**Exercise description:** Please count the lines below that contain the word "Foucherolles", and reply with that number alone.

**Material for the task:**

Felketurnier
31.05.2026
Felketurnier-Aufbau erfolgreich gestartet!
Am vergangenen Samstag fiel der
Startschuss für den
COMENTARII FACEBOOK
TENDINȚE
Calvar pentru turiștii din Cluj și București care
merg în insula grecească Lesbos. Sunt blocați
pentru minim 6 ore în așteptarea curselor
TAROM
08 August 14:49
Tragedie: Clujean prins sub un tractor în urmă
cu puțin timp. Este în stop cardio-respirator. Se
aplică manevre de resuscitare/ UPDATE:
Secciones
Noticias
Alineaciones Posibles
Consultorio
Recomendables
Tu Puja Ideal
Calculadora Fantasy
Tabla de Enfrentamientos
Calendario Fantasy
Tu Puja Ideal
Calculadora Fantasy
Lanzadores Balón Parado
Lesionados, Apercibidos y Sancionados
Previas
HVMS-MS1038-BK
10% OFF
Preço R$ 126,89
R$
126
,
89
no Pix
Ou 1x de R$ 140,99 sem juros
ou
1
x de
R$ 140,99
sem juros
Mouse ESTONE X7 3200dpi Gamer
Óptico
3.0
* * *
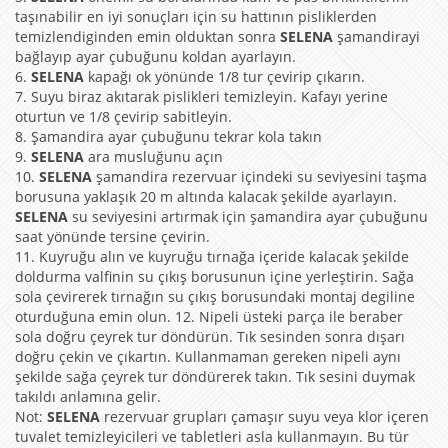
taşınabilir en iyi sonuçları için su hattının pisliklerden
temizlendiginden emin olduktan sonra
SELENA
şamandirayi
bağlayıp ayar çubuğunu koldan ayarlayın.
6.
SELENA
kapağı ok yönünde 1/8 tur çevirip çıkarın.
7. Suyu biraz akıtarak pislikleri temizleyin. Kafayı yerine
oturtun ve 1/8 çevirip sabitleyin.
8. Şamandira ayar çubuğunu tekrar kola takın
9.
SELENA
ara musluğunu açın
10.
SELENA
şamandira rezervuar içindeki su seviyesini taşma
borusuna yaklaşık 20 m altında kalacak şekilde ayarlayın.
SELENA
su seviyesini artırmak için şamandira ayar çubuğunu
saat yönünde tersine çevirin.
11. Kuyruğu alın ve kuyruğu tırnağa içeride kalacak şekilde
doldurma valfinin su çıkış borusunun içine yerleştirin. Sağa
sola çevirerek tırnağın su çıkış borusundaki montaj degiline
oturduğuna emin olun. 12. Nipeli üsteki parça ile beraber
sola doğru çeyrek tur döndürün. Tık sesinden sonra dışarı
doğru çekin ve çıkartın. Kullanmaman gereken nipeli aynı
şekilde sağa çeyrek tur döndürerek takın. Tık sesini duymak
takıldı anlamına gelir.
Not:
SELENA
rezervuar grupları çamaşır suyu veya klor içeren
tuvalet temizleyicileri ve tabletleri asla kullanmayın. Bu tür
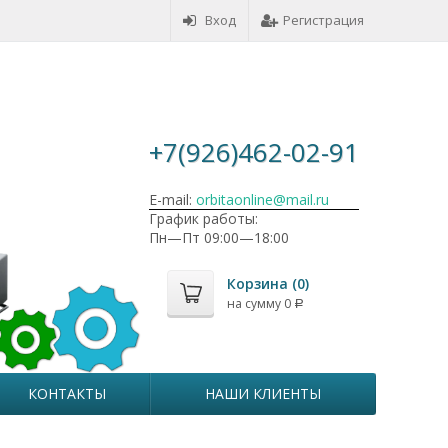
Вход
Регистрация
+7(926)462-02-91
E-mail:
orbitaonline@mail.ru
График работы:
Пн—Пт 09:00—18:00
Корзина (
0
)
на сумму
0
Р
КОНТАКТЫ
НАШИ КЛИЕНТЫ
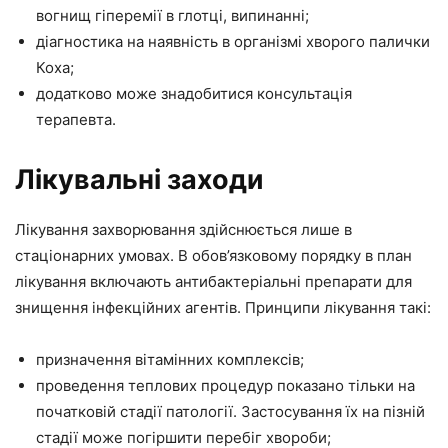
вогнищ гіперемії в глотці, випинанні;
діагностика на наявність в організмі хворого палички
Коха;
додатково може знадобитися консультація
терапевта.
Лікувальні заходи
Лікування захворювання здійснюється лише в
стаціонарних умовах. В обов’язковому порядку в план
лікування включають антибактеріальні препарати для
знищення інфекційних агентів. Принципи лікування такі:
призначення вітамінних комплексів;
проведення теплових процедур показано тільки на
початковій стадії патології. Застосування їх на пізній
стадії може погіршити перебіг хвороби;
==
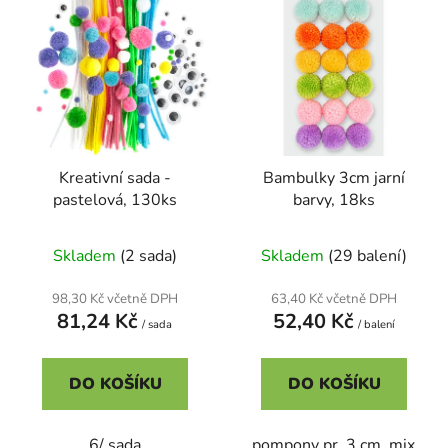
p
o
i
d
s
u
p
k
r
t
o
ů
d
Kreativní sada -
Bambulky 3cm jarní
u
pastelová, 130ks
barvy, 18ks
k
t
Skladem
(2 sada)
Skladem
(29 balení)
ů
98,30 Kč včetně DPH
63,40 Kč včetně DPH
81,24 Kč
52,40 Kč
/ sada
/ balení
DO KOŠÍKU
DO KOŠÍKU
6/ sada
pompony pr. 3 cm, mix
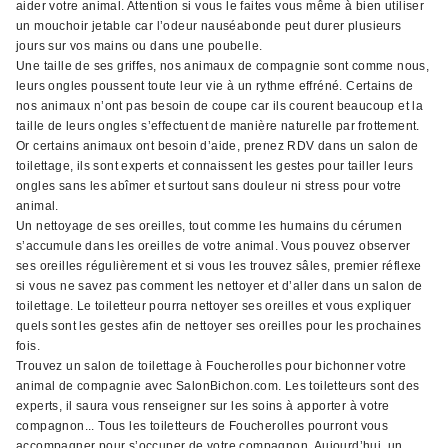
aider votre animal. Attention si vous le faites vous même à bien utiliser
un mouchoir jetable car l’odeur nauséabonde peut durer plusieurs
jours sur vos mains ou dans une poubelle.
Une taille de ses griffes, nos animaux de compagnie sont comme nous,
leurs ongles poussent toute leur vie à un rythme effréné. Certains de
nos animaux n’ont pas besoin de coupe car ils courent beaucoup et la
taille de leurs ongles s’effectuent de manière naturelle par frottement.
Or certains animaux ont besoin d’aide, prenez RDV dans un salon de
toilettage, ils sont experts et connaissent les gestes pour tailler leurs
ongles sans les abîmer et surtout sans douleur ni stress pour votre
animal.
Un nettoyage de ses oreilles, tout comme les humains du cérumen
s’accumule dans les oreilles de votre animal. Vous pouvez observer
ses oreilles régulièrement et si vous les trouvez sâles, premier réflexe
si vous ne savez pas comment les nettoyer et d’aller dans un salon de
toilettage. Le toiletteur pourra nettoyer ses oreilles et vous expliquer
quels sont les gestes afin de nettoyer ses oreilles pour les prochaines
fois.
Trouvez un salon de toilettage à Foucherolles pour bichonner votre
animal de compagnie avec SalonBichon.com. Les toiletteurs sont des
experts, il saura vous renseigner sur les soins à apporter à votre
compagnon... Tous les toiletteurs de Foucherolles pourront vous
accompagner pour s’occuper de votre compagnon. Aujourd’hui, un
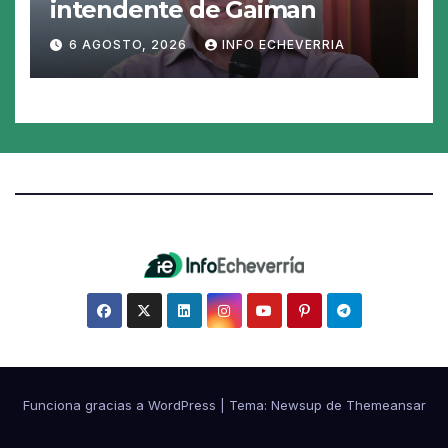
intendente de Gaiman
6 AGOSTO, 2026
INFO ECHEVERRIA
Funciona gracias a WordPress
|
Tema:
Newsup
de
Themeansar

**Result:** 2